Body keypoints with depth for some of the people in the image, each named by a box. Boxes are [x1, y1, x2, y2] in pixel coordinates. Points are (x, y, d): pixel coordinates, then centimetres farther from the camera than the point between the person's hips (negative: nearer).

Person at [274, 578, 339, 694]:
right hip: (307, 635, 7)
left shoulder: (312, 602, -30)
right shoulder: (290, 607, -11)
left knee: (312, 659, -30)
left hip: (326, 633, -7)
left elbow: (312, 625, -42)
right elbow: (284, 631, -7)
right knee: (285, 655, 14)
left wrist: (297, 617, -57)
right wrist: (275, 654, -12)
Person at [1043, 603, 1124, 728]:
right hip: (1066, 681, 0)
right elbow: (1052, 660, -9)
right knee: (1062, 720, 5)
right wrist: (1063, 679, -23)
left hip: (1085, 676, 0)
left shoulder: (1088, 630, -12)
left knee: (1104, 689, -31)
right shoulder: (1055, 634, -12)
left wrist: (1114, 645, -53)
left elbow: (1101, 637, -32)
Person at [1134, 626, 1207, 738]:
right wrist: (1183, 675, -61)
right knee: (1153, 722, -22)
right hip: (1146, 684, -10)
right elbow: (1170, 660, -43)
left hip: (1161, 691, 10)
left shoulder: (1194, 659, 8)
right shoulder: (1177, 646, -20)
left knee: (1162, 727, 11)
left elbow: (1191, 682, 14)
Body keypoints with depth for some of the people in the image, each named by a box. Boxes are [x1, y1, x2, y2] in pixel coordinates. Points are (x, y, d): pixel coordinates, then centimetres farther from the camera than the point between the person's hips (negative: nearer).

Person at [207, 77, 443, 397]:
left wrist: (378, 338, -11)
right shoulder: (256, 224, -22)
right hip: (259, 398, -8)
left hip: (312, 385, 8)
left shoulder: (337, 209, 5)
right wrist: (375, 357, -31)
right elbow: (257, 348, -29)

···

- Work to be completed: Please write out the lines from the line with "left knee: (312, 659, -30)" through the last line, shifting every number in the keypoint values (both pixel coordinates and depth) by -97 and leaving the rest of each line unchanged.

- Task response:
left knee: (215, 562, -127)
left hip: (229, 536, -104)
left elbow: (215, 528, -139)
right elbow: (187, 534, -104)
right knee: (188, 558, -83)
left wrist: (200, 520, -154)
right wrist: (178, 557, -109)
Person at [1043, 603, 1124, 728]:
right hip: (969, 584, -97)
right elbow: (955, 563, -106)
right knee: (965, 623, -92)
right wrist: (966, 582, -120)
left hip: (988, 579, -97)
left shoulder: (991, 533, -109)
left knee: (1007, 592, -128)
right shoulder: (958, 537, -109)
left wrist: (1017, 548, -150)
left elbow: (1004, 540, -129)
Person at [1134, 626, 1207, 738]:
right wrist: (1086, 578, -158)
right knee: (1056, 625, -119)
right hip: (1049, 587, -107)
right elbow: (1073, 563, -140)
left hip: (1064, 594, -87)
left shoulder: (1097, 562, -89)
right shoulder: (1080, 549, -117)
left knee: (1065, 630, -86)
left elbow: (1094, 585, -83)
Body keypoints with depth for some of the people in the image, each named by a box. Boxes are [x1, y1, x2, y2] in pixel coordinates. Points are (x, y, d): pixel coordinates, then centimetres farther from the camera than the point between the person's hips (negative: nearer).

Person at [207, 77, 443, 397]:
left wrist: (281, 241, -108)
right shoulder: (159, 127, -119)
right hip: (162, 301, -105)
left hip: (215, 288, -89)
left shoulder: (240, 112, -92)
right wrist: (278, 260, -128)
right elbow: (160, 251, -126)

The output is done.